I's well known that the CA and RB are extremely similar engines in design.
It's also well known that the CA is notorious for killing bearings.
What no one seems to be getting here is that the rocker arms in the SR20 are not its weak point.
The hydraulic lash adjusters are.
Funnily enough, the CA and RB (except the 26) also use HLAs, and although not as pronounced, have the exact same problem.
If they did have solid lifters everyone would whinge because they couldn't just bolt in a set of aftermarket cams without a long and involved adjustment process.
Many very high revving engines use rocker arms. F1 engines, jap bike engines (mine does 14500rpm), Honda VTEC engines, etc.
Have a look at the internals of some time. The SR20 has a much more reinforced block (even being alloy it's heavier than a CA) compared to the CA, and much stronger rods.
Plenty of SRs have been making 250+rwkw with stock internals reliably. I know of one that's been running 260 at the wheels for quite a while with stock rods, and after a teardown the rods have been tested and measured and are 100% within spec. No damage at all. They are actually a very strong forged and shot peened rod straight from the factory.
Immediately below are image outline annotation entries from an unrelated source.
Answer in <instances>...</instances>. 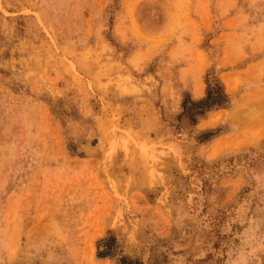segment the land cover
<instances>
[{"label":"rangeland","instance_id":"obj_1","mask_svg":"<svg viewBox=\"0 0 264 264\" xmlns=\"http://www.w3.org/2000/svg\"><path fill=\"white\" fill-rule=\"evenodd\" d=\"M109 235L264 264V0H0V264H115Z\"/></svg>","mask_w":264,"mask_h":264},{"label":"trees","instance_id":"obj_2","mask_svg":"<svg viewBox=\"0 0 264 264\" xmlns=\"http://www.w3.org/2000/svg\"><path fill=\"white\" fill-rule=\"evenodd\" d=\"M206 84L207 89L204 98L183 101V114L187 115L193 124L197 122L199 117H203L207 112L227 106L230 100L224 85L219 79L216 78L213 84L208 81ZM96 250L97 258L111 259L116 262L115 264H143L140 261L127 257L118 258L116 239L112 235L98 239L96 242Z\"/></svg>","mask_w":264,"mask_h":264},{"label":"bare ground","instance_id":"obj_3","mask_svg":"<svg viewBox=\"0 0 264 264\" xmlns=\"http://www.w3.org/2000/svg\"><path fill=\"white\" fill-rule=\"evenodd\" d=\"M231 86V85H230ZM230 88H232V86L230 87ZM200 90V89H199Z\"/></svg>","mask_w":264,"mask_h":264}]
</instances>
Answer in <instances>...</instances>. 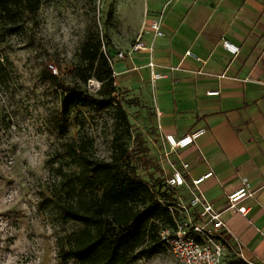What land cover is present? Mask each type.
<instances>
[{
	"label": "rangeland",
	"instance_id": "obj_1",
	"mask_svg": "<svg viewBox=\"0 0 264 264\" xmlns=\"http://www.w3.org/2000/svg\"><path fill=\"white\" fill-rule=\"evenodd\" d=\"M139 7L138 0H42L25 30L7 36L1 45L8 72L0 85V264H74L59 259L58 242L82 226L62 220L54 202L58 193L67 194L69 180H75L78 189L83 185L79 164L67 155V142L90 143V156L110 161L115 138L134 149L139 143L135 137L141 134L147 158L154 167L164 168L166 178L170 174L165 151L149 124L151 109L137 108V99L117 84L120 91L114 98L128 103L130 134L125 133L115 101L97 94L101 84L96 80L71 109L67 133L60 134L54 124L61 90L47 79L49 70L72 85L83 45L97 38L114 64L121 46L136 41L129 38L139 23ZM127 9L130 22L124 17ZM140 174L145 179L157 176L153 168H141ZM180 194L189 199L185 190ZM172 210L183 215L177 205ZM225 262L247 264L229 248ZM134 264L179 262L165 248Z\"/></svg>",
	"mask_w": 264,
	"mask_h": 264
},
{
	"label": "crops",
	"instance_id": "obj_2",
	"mask_svg": "<svg viewBox=\"0 0 264 264\" xmlns=\"http://www.w3.org/2000/svg\"><path fill=\"white\" fill-rule=\"evenodd\" d=\"M138 1L129 39L142 36L153 52L129 54L131 43L121 46L117 52L126 57L113 64L116 84L137 108L151 109L149 124L162 147L165 135L180 139L205 129L172 160L190 184L213 173L197 191L222 213L238 256L264 264V0ZM159 16L164 36L155 39L147 27ZM151 61L164 78L153 79ZM245 183L254 194L239 204L248 209L243 216L229 209L228 197Z\"/></svg>",
	"mask_w": 264,
	"mask_h": 264
},
{
	"label": "trees",
	"instance_id": "obj_3",
	"mask_svg": "<svg viewBox=\"0 0 264 264\" xmlns=\"http://www.w3.org/2000/svg\"><path fill=\"white\" fill-rule=\"evenodd\" d=\"M41 3L42 0H0V85L8 72L1 45L7 36L25 30ZM77 74V80L70 86L63 84L50 70L47 74V79L61 90V108L54 116L58 132L67 133L71 109L83 101V92L90 81L96 80L101 84L97 94L115 101L125 133L130 134L132 126L125 108L128 103L114 98L120 90L111 56L103 50L100 39L89 40L83 45ZM135 140L139 143L132 149L121 138H115L110 161L90 156V143L67 142V155L79 164L78 177L83 185L78 189L75 180H69L67 194L58 193L54 202L62 220L82 228L59 240L58 255L62 262L134 264L168 248L160 233L175 227L172 207L182 198L180 191L183 189L167 185L164 168L154 167L147 158L141 134ZM141 168L147 171L153 168L157 176L148 174L145 179L140 174ZM226 239L228 248L236 250L230 238L226 236Z\"/></svg>",
	"mask_w": 264,
	"mask_h": 264
},
{
	"label": "built area",
	"instance_id": "obj_4",
	"mask_svg": "<svg viewBox=\"0 0 264 264\" xmlns=\"http://www.w3.org/2000/svg\"><path fill=\"white\" fill-rule=\"evenodd\" d=\"M147 30V32L153 34L155 39L163 37L162 17L152 19ZM224 48L234 55L239 53V49L229 42H224ZM137 52L152 54L153 46L146 45L142 36H139L131 46L129 54ZM187 55L192 54L189 52ZM117 57L122 60L126 57V53L119 52ZM148 67L152 70L154 80L164 78L163 75L155 72L156 65L154 62L151 61ZM217 94L218 92L210 93V95ZM204 133L205 129H200L180 139L173 135H165L163 138V150L165 151L163 155L171 171L166 178V183L170 188L187 190L190 196L187 201L180 198L177 203L183 215L179 216L172 210L175 216V227L163 229L160 233L162 241L171 250L179 264H226L225 256L228 242L225 235L228 231L225 222L221 218L222 213L218 212L197 191L206 179L212 177L213 173H209L190 184L187 177L172 160V156L178 150L192 146ZM182 167L187 170L188 164H183ZM253 194L250 184L245 183L228 197L229 209L243 216L247 215L248 209L239 207V204L243 200L252 197Z\"/></svg>",
	"mask_w": 264,
	"mask_h": 264
}]
</instances>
One point that's worth mentioning too is that the HLAs are not a problem till you start upping the revs. On a high powered n/a engine you need revs to make power, but with forced induction you can just run higher boost levels. More boost is more stress, but lower rpm is less stress - so in the end you can make more power without excessive reliability problems.
An SR20's strong point is its midrange, so why not just extend that instead of trying to rev it past its optimum range?
Anyway, I'm not going to get into an argument, but I think people should sit back and look at the big picture. Revs are not the only thing, a big turbo is not the only thing, number of cylinders is not the only thing. With a bit of logical though you can see that the ideal path to more power is different for different engines.
Just because you'd change rods, pistons, valvetrain, crank, etc in a CA to make more power through higher revs doesn't mean you have to do that on an SR to make power.
Intelligent modification looks at the engine's stengths, and builds on those, rather than wasting resources trying to correct a perceived deficiency which, in the scheme of things, is not that important for 99.9% of peoples' goals.